_Dataset extract_:
---

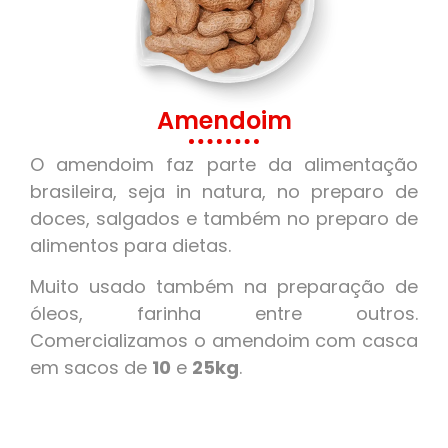
Amendoim
O amendoim faz parte da alimentação
brasileira, seja in natura, no preparo de
doces, salgados e também no preparo de
alimentos para dietas.
Muito usado também na preparação de
óleos, farinha entre outros.
Comercializamos o amendoim com casca
em sacos de
10
e
25kg
.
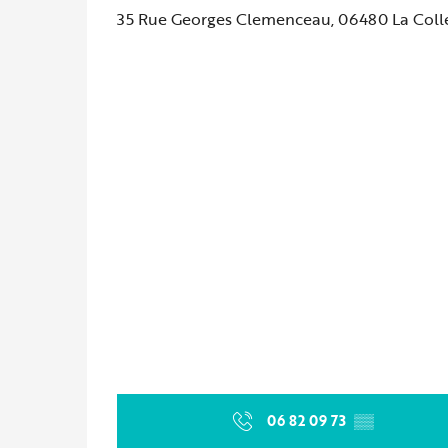
35 Rue Georges Clemenceau, 06480 La Coll
06 82 09 73
▒▒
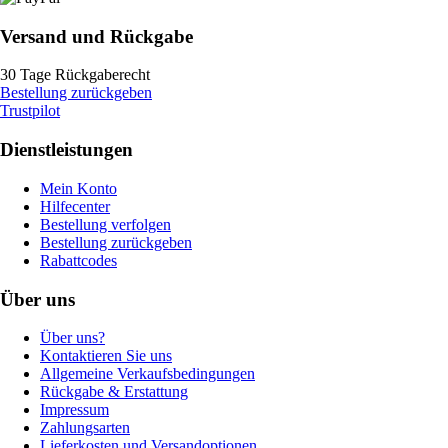
Versand und Rückgabe
30 Tage Rückgaberecht
Bestellung zurückgeben
Trustpilot
Dienstleistungen
Mein Konto
Hilfecenter
Bestellung verfolgen
Bestellung zurückgeben
Rabattcodes
Über uns
Über uns?
Kontaktieren Sie uns
Allgemeine Verkaufsbedingungen
Rückgabe & Erstattung
Impressum
Zahlungsarten
Lieferkosten und Versandoptionen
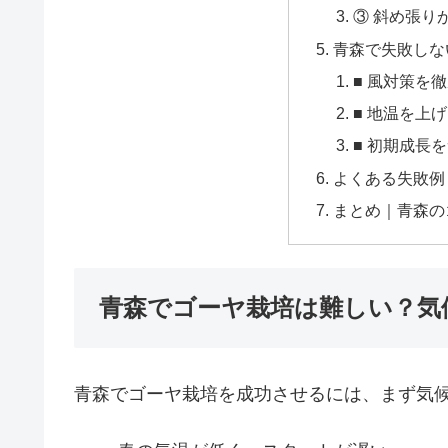
③ 斜め張り
青森で失敗しな
■ 風対策を
■ 地温を上
■ 初期成長
よくある失敗例
まとめ｜青森の
青森でゴーヤ栽培は難しい？気
青森でゴーヤ栽培を成功させるには、まず気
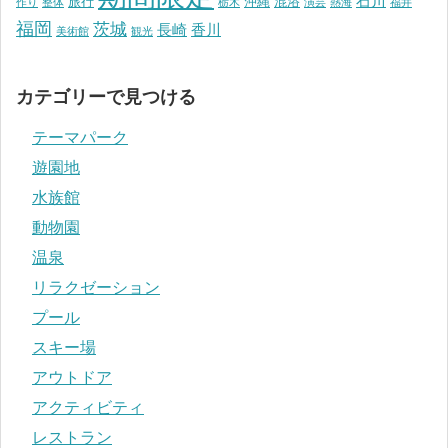
石川
旅行
沖縄
混浴
作り
整体
栃木
演芸
熱海
福井
福岡
茨城
長崎
香川
美術館
観光
カテゴリーで見つける
テーマパーク
遊園地
水族館
動物園
温泉
リラクゼーション
プール
スキー場
アウトドア
アクティビティ
レストラン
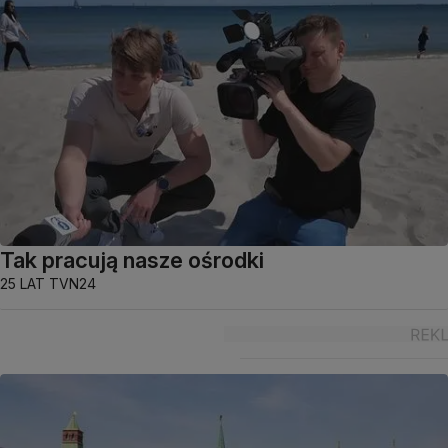
Tak pracują nasze ośrodki
25 LAT TVN24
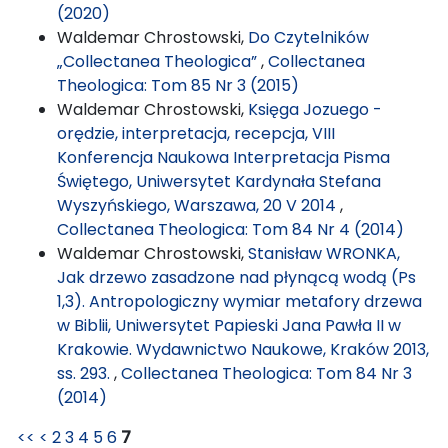
(2020)
Waldemar Chrostowski,
Do Czytelników
„Collectanea Theologica”
,
Collectanea
Theologica: Tom 85 Nr 3 (2015)
Waldemar Chrostowski,
Księga Jozuego -
orędzie, interpretacja, recepcja, VIII
Konferencja Naukowa Interpretacja Pisma
Świętego, Uniwersytet Kardynała Stefana
Wyszyńskiego, Warszawa, 20 V 2014
,
Collectanea Theologica: Tom 84 Nr 4 (2014)
Waldemar Chrostowski,
Stanisław WRONKA,
Jak drzewo zasadzone nad płynącą wodą (Ps
1,3). Antropologiczny wymiar metafory drzewa
w Biblii, Uniwersytet Papieski Jana Pawła II w
Krakowie. Wydawnictwo Naukowe, Kraków 2013,
ss. 293.
,
Collectanea Theologica: Tom 84 Nr 3
(2014)
<<
<
2
3
4
5
6
7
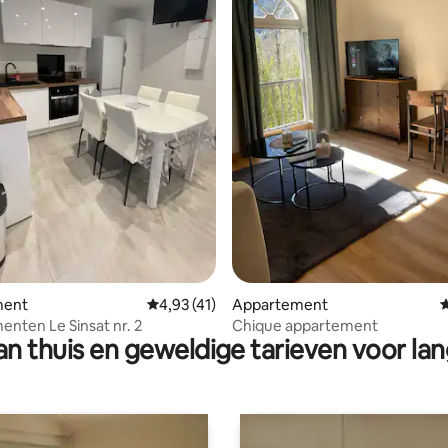
ling van 5 op 5, 43 recensies
ment
Gemiddelde beoordeling van 4,93 op 5, 41 r
4,93 (41)
Appartement
G
nten Le Sinsat nr. 2
Chique appartement
n thuis en geweldige tarieven voor lan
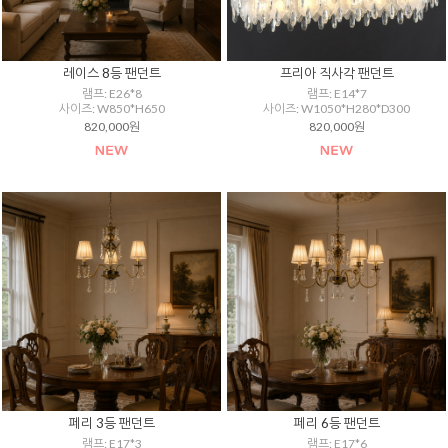
레이스 8등 팬던트
프리아 직사각 팬던트
램프: E26*8
램프: E14*7
사이즈: W850*H650
사이즈: W1050*H280*D300
820,000원
820,000원
페리 3등 팬던트
페리 6등 팬던트
램프: E17*3
램프: E17*6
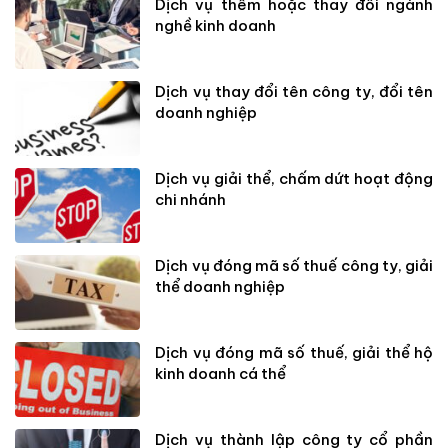
Dịch vụ thêm hoặc thay đổi ngành
nghề kinh doanh
Dịch vụ thay đổi tên công ty, đổi tên
doanh nghiệp
Dịch vụ giải thể, chấm dứt hoạt động
chi nhánh
Dịch vụ đóng mã số thuế công ty, giải
thể doanh nghiệp
Dịch vụ đóng mã số thuế, giải thể hộ
kinh doanh cá thể
Dịch vụ thành lập công ty cổ phần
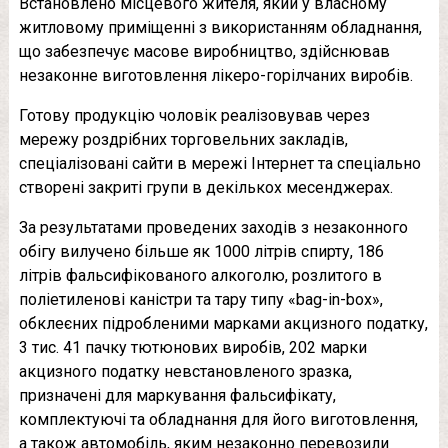
Встановлено місцевого жителя, який у власному
житловому приміщенні з використанням обладнання,
що забезпечує масове виробництво, здійснював
незаконне виготовлення лікеро-горілчаних виробів.
Готову продукцію чоловік реалізовував через
мережу роздрібних торговельних закладів,
спеціалізовані сайти в мережі Інтернет та спеціально
створені закриті групи в декількох месенджерах.
За результатами проведених заходів з незаконного
обігу вилучено більше як 1000 літрів спирту, 186
літрів фальсифікованого алкоголю, розлитого в
поліетиленові каністри та тару типу «bag-in-box»,
обклеєних підробленими марками акцизного податку,
3 тис. 41 пачку тютюнових виробів, 202 марки
акцизного податку невстановленого зразка,
призначені для маркування фальсифікату,
комплектуючі та обладнання для його виготовлення,
а також автомобіль, яким незаконно перевозили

---

_Job_: Nothing but the exact text of the records should appear in your answer, with no pictures. Please write it out.

_Final answer_:
Amendoim
O amendoim faz parte da alimentação
brasileira, seja in natura, no preparo de
doces, salgados e também no preparo de
alimentos para dietas.
Muito usado também na preparação de
óleos, farinha entre outros.
Comercializamos o amendoim com casca
em sacos de
10
e
25kg
.
35 Rue Georges Clemenceau, 06480 La Coll
06 82 09 73
▒▒
Versand und Rückgabe
30 Tage Rückgaberecht
Bestellung zurückgeben
Trustpilot
Dienstleistungen
Mein Konto
Hilfecenter
Bestellung verfolgen
Bestellung zurückgeben
Rabattcodes
Über uns
Über uns?
Kontaktieren Sie uns
Allgemeine Verkaufsbedingungen
Rückgabe & Erstattung
Impressum
Zahlungsarten
Lieferkosten und Versandoptionen
③ 斜め張り
青森で失敗しな
■ 風対策を
■ 地温を上
■ 初期成長
よくある失敗例
まとめ｜青森の
青森でゴーヤ栽培は難しい？気
青森でゴーヤ栽培を成功させるには、まず気
石川
旅行
沖縄
混浴
作り
整体
栃木
演芸
熱海
福井
福岡
茨城
長崎
香川
美術館
観光
カテゴリーで見つける
テーマパーク
遊園地
水族館
動物園
温泉
リラクゼーション
プール
スキー場
アウトドア
アクティビティ
レストラン
Tak pracują nasze ośrodki
25 LAT TVN24
(2020)
Waldemar Chrostowski,
Do Czytelników
„Collectanea Theologica”
,
Collectanea
Theologica: Tom 85 Nr 3 (2015)
Waldemar Chrostowski,
Księga Jozuego -
orędzie, interpretacja, recepcja, VIII
Konferencja Naukowa Interpretacja Pisma
Świętego, Uniwersytet Kardynała Stefana
Wyszyńskiego, Warszawa, 20 V 2014
,
Collectanea Theologica: Tom 84 Nr 4 (2014)
Waldemar Chrostowski,
Stanisław WRONKA,
Jak drzewo zasadzone nad płynącą wodą (Ps
1,3). Antropologiczny wymiar metafory drzewa
w Biblii, Uniwersytet Papieski Jana Pawła II w
Krakowie. Wydawnictwo Naukowe, Kraków 2013,
ss. 293.
,
Collectanea Theologica: Tom 84 Nr 3
(2014)
<<
<
2
3
4
5
6
7
ling van 5 op 5, 43 recensies
ment
Gemiddelde beoordeling van 4,93 op 5, 41 r
4,93 (41)
Appartement
G
nten Le Sinsat nr. 2
Chique appartement
n thuis en geweldige tarieven voor lan
레이스 8등 팬던트
프리아 직사각 팬던트
램프: E26*8
램프: E14*7
사이즈: W850*H650
사이즈: W1050*H280*D300
820,000원
820,000원
페리 3등 팬던트
페리 6등 팬던트
램프: E17*3
램프: E17*6
Dịch vụ thêm hoặc thay đổi ngành
nghề kinh doanh
Dịch vụ thay đổi tên công ty, đổi tên
doanh nghiệp
Dịch vụ giải thể, chấm dứt hoạt động
chi nhánh
Dịch vụ đóng mã số thuế công ty, giải
thể doanh nghiệp
Dịch vụ đóng mã số thuế, giải thể hộ
kinh doanh cá thể
Dịch vụ thành lập công ty cổ phần
Встановлено місцевого жителя, який у власному
житловому приміщенні з використанням обладнання,
що забезпечує масове виробництво, здійснював
незаконне виготовлення лікеро-горілчаних виробів.
Готову продукцію чоловік реалізовував через
мережу роздрібних торговельних закладів,
спеціалізовані сайти в мережі Інтернет та спеціально
створені закриті групи в декількох месенджерах.
За результатами проведених заходів з незаконного
обігу вилучено більше як 1000 літрів спирту, 186
літрів фальсифікованого алкоголю, розлитого в
поліетиленові каністри та тару типу «bag-in-box»,
обклеєних підробленими марками акцизного податку,
3 тис. 41 пачку тютюнових виробів, 202 марки
акцизного податку невстановленого зразка,
призначені для маркування фальсифікату,
комплектуючі та обладнання для його виготовлення,
а також автомобіль, яким незаконно перевозили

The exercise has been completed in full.